Evidently, though, the governor forgot to add that Johnson's book does not provide "criticism of evolutionary theory," because Johnson has not bothered to learn what evolutionary theory is or what evolutionary theory tells us. Indeed, Johnson repeatedly shows that he hasn't even bothered to learn basic biology. (Here, for example, is one of his notions about animals: "Amphibians lay their eggs in water and the larvae undergo a complex metamorphosis before reaching the adult stage." That is simple-minded stuff from the 5th grade. Anyone who has studied the amphibians knows that they are wonderfully diverse in their modes of reproduction, that many of them do not lay eggs in water, and that many of them do not have larval stages and do not undergo metamorphosis. Creationists may find comfort in clinging to 5th-grade typology, but biologists know that the multiform modes of reproduction and development shown by amphibians are unmistakable products of descent with modification.)

The governor also neglected to add that Johnson's book has been discredited, repeatedly and well, in reviews written by scientists. The reviews include "The Persistent Conflict," by Thomas H. Jukes, in Journal of Molecular Evolution for September 1991; and "Impeaching a Self-Appointed Judge," by Stephen Jay Gould, in Scientific American for July 1992. I recommend both of these to science teachers, in Alabama and elsewhere, who may encounter Darwin on Trial. Both help to expose the follies and fantasies in Johnson's claims about nature, about history, and about science.

Pakistan's Little Slaves

In a review of Prentice Hall's book World Cultures: A Global Mosaic, I said that it was pervaded by overt racism, and I supported that charge by citing some cases in which the writers had used distortion and selective omission to promote racist fancies. One case involved a passage about "Evils of Child Labor," which told only about child labor instituted by Europeans; there was not a word to tell that child labor, with all its evils, is common today in countries such as India, Pakistan and Mexico. (See TTL for March-April 1994, page 4.)

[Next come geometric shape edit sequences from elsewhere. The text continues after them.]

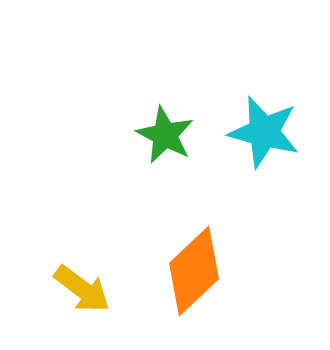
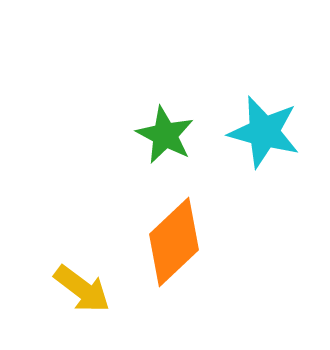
orange diamond: moved 20 px left, 29 px up
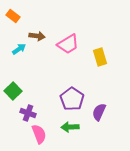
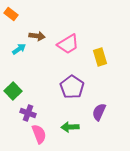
orange rectangle: moved 2 px left, 2 px up
purple pentagon: moved 12 px up
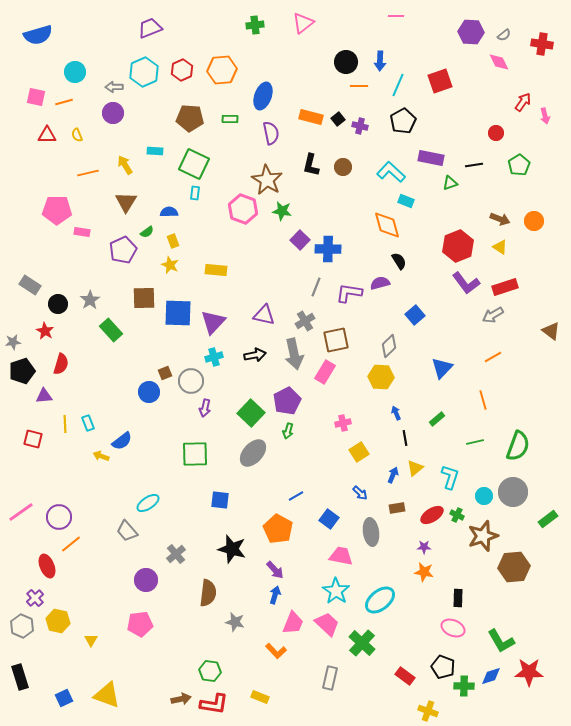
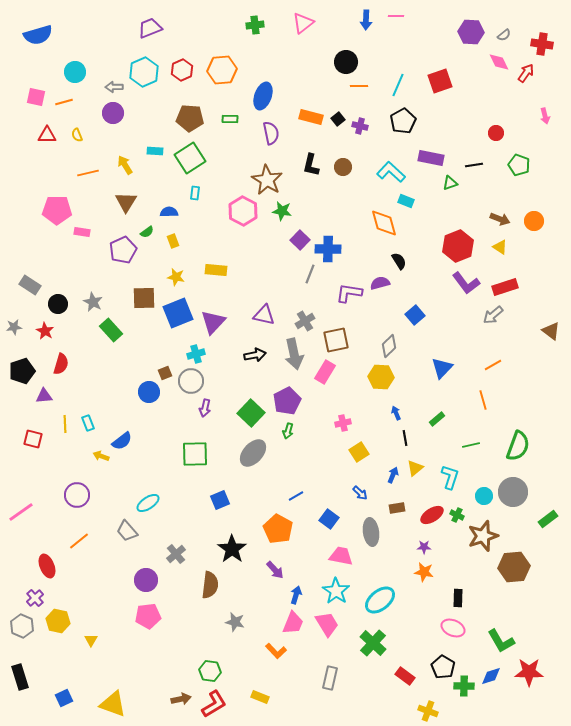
blue arrow at (380, 61): moved 14 px left, 41 px up
red arrow at (523, 102): moved 3 px right, 29 px up
green square at (194, 164): moved 4 px left, 6 px up; rotated 32 degrees clockwise
green pentagon at (519, 165): rotated 20 degrees counterclockwise
pink hexagon at (243, 209): moved 2 px down; rotated 8 degrees clockwise
orange diamond at (387, 225): moved 3 px left, 2 px up
yellow star at (170, 265): moved 6 px right, 12 px down; rotated 12 degrees counterclockwise
gray line at (316, 287): moved 6 px left, 13 px up
gray star at (90, 300): moved 3 px right, 2 px down; rotated 12 degrees counterclockwise
blue square at (178, 313): rotated 24 degrees counterclockwise
gray arrow at (493, 315): rotated 10 degrees counterclockwise
gray star at (13, 342): moved 1 px right, 15 px up
cyan cross at (214, 357): moved 18 px left, 3 px up
orange line at (493, 357): moved 8 px down
green line at (475, 442): moved 4 px left, 3 px down
blue square at (220, 500): rotated 30 degrees counterclockwise
purple circle at (59, 517): moved 18 px right, 22 px up
orange line at (71, 544): moved 8 px right, 3 px up
black star at (232, 549): rotated 20 degrees clockwise
brown semicircle at (208, 593): moved 2 px right, 8 px up
blue arrow at (275, 595): moved 21 px right
pink pentagon at (140, 624): moved 8 px right, 8 px up
pink trapezoid at (327, 624): rotated 16 degrees clockwise
green cross at (362, 643): moved 11 px right
black pentagon at (443, 667): rotated 10 degrees clockwise
yellow triangle at (107, 695): moved 6 px right, 9 px down
red L-shape at (214, 704): rotated 40 degrees counterclockwise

Some of the evils that the Prentice Hall writers concealed are cogently described in Jonathan Silvers's report "Child Labor in Pakistan" in the February issue of The Atlantic Monthly. It is strong stuff -- an account of how millions of Pakistani children, many of them only six or seven years old, are used as slaves in brick factories, carpet mills, steel mills and other industrial operations. Silvers goes beyond the simple cataloguing of horrors, however, for he views child labor in a broad social context that includes Pakistan's ruinously high birth rate and an education system that can accommodate only one-third of Pakistan's school-aged children. His report will be valuable to teachers who give courses in geography or in cultural studies.


William J. Bennetta is a professional editor, a fellow of the California Academy of Sciences, the president of The Textbook League, and the editor of The Textbook Letter. He writes frequently about the propagation of quackery, false "science" and false "history" in schoolbooks.